Begin Excerpted text

10 Podcasts Worth Listening To On Your Morning Commute

Tune in on your way to the office.

10 Podcasts Worth Listening To On Your Morning Commute

Tune in on your way to the office.

In days of yore, when working from home was but a dream, almost everyone had to travel to their job. This would have been tolerable, except the only entertainment available was whatever morning zoo trash was being pumped out on terrestrial radio. It was a wasteland of zany DJs all trying to outdo one another with all manner of tomfoolery. These days, we’re more refined and able to listen to anything we care to download. So, if you’re one of those who still physically goes to work each day, we’ve got 10 of the best podcasts worth listening to on your morning commute.

The Daily Zeitgeist

You can get your news and learn about the current state of the world from talking heads in natty suits. But they’re barely keeping up. The Daily Zeitgeist covers what is going on in the world based on what is trending, because the internet is all that matters. This isn’t just news nor opinion, but also a load of frolicsome humor that feels like a fun and inclusive chat with a pair of surprisingly well-read frat brothers. Hosts Jack and Miles walk the line between informative and entertaining so well, it’s clear Johnny Cash was talking about them. Armed with only this podcast, you’ll never be lost during chatter around the office steam-driven espresso machine.

End Excerpted text
Begin Recorded information

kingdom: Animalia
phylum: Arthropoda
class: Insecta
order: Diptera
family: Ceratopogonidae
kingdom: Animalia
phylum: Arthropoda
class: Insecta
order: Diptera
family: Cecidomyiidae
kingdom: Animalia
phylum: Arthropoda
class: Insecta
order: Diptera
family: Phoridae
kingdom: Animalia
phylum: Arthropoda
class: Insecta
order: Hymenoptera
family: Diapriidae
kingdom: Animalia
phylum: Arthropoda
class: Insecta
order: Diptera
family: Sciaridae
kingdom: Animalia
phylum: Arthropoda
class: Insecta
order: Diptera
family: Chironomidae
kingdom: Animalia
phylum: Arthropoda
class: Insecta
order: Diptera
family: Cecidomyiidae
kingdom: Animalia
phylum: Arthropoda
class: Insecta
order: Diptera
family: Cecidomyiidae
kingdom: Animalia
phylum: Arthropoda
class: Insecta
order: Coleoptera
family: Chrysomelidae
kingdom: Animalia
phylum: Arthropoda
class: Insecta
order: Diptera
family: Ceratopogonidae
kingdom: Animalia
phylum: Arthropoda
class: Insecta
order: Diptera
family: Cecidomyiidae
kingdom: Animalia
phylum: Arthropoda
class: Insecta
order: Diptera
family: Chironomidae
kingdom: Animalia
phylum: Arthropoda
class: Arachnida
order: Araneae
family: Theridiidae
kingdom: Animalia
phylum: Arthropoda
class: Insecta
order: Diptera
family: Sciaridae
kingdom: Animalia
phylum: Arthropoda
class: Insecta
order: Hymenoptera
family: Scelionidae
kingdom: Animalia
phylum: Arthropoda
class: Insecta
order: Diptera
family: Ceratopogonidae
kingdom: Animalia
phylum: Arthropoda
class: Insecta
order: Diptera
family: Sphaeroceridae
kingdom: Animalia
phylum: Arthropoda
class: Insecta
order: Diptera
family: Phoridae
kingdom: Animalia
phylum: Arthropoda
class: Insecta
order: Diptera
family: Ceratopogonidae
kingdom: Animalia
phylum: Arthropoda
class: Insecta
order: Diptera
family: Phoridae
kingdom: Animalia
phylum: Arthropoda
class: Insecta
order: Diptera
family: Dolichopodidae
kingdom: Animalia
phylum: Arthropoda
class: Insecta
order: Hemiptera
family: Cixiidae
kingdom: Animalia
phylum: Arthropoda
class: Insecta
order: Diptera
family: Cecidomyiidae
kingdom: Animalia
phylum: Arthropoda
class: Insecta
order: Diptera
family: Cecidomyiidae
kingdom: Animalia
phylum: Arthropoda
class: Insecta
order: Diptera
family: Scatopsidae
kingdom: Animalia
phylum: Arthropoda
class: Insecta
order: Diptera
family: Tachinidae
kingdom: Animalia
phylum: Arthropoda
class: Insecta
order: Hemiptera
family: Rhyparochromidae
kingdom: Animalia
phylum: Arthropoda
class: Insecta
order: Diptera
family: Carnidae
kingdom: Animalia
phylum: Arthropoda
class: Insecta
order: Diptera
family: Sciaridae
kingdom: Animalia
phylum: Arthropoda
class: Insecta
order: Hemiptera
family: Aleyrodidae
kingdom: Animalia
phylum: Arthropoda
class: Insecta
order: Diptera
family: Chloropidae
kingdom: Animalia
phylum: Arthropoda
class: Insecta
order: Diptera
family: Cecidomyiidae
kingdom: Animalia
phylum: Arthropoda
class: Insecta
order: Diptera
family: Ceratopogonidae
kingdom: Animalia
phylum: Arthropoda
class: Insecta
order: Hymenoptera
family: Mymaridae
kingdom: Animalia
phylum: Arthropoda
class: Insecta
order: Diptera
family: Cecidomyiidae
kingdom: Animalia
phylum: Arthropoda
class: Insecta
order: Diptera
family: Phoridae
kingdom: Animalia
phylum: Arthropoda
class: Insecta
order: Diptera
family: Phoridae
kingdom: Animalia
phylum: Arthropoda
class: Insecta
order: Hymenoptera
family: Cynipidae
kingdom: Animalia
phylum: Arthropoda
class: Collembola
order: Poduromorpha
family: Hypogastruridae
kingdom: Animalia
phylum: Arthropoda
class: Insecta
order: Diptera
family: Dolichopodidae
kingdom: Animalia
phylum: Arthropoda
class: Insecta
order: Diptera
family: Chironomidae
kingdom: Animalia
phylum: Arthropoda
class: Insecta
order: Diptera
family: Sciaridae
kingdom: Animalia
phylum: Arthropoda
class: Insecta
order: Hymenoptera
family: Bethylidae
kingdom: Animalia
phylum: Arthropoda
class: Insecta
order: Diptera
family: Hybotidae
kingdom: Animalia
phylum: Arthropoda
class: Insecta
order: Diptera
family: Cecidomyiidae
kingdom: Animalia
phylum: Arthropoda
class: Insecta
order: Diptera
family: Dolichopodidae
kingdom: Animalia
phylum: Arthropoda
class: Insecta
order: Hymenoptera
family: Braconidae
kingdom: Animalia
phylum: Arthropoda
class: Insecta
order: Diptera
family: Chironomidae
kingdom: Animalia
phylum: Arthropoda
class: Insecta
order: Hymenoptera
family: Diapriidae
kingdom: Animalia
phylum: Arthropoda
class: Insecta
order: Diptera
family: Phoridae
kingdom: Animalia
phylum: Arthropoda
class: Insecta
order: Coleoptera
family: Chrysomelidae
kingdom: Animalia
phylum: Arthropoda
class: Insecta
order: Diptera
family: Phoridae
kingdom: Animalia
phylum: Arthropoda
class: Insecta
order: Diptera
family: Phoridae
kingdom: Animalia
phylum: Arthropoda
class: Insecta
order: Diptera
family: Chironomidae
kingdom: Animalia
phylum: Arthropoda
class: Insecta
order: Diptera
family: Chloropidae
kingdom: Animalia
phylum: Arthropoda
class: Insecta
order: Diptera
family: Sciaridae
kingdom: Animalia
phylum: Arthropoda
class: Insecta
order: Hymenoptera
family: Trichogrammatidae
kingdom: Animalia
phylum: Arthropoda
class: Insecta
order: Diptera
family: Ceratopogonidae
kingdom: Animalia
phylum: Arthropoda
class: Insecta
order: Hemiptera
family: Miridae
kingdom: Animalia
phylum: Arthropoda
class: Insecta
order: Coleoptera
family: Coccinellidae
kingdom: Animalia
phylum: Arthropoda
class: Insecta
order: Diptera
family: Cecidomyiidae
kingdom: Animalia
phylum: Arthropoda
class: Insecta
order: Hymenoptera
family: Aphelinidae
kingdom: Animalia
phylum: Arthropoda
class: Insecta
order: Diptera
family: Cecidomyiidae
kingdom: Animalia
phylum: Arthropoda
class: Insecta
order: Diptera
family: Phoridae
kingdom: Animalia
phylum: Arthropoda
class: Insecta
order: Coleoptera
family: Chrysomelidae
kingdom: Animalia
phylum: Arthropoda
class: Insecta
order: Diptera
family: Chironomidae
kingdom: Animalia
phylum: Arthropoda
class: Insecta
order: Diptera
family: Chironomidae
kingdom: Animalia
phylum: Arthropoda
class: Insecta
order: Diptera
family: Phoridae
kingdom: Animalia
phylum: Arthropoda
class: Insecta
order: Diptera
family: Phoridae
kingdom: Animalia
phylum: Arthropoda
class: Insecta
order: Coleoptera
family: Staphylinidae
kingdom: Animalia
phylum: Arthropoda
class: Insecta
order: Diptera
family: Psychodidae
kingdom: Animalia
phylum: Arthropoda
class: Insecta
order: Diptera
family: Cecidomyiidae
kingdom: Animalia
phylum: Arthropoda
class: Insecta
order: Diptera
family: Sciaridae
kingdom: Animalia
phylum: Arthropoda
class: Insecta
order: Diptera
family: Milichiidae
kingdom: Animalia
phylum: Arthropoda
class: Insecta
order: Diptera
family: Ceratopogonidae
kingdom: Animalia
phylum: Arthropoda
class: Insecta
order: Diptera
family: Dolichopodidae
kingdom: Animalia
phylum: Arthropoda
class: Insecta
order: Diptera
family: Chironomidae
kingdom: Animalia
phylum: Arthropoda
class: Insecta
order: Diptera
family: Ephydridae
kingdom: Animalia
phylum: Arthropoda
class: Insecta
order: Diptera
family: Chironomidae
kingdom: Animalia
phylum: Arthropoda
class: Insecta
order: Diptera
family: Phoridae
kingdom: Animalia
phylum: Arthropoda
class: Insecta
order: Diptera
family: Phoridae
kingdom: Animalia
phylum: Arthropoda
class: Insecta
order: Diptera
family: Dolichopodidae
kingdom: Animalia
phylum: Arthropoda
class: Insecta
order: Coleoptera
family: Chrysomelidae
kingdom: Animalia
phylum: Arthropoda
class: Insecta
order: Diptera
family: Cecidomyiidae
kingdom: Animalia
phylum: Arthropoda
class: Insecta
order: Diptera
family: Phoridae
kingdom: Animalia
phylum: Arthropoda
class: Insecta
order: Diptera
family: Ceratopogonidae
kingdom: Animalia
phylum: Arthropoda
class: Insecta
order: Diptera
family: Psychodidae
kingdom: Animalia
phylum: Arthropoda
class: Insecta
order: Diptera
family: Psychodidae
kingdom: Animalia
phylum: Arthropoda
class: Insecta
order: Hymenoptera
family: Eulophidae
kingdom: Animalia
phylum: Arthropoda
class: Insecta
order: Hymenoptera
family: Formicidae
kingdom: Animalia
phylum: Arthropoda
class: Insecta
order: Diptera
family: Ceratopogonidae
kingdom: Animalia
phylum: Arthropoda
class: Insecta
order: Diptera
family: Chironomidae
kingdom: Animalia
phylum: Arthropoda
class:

End Recorded information

Exercises to complete:
[1] According to the podcast article, who hosts The Daily Zeitgeist?
[2] Please copy the part of the podcast article starting with "You can get" and going on through "steam-driven espresso machine.".
The data isn't needed here.

Solutions to each task:
[1] Jack and Miles host The Daily Zeitgeist.

[2]
You can get your news and learn about the current state of the world from talking heads in natty suits. But they’re barely keeping up. The Daily Zeitgeist covers what is going on in the world based on what is trending, because the internet is all that matters. This isn’t just news nor opinion, but also a load of frolicsome humor that feels like a fun and inclusive chat with a pair of surprisingly well-read frat brothers. Hosts Jack and Miles walk the line between informative and entertaining so well, it’s clear Johnny Cash was talking about them. Armed with only this podcast, you’ll never be lost during chatter around the office steam-driven espresso machine.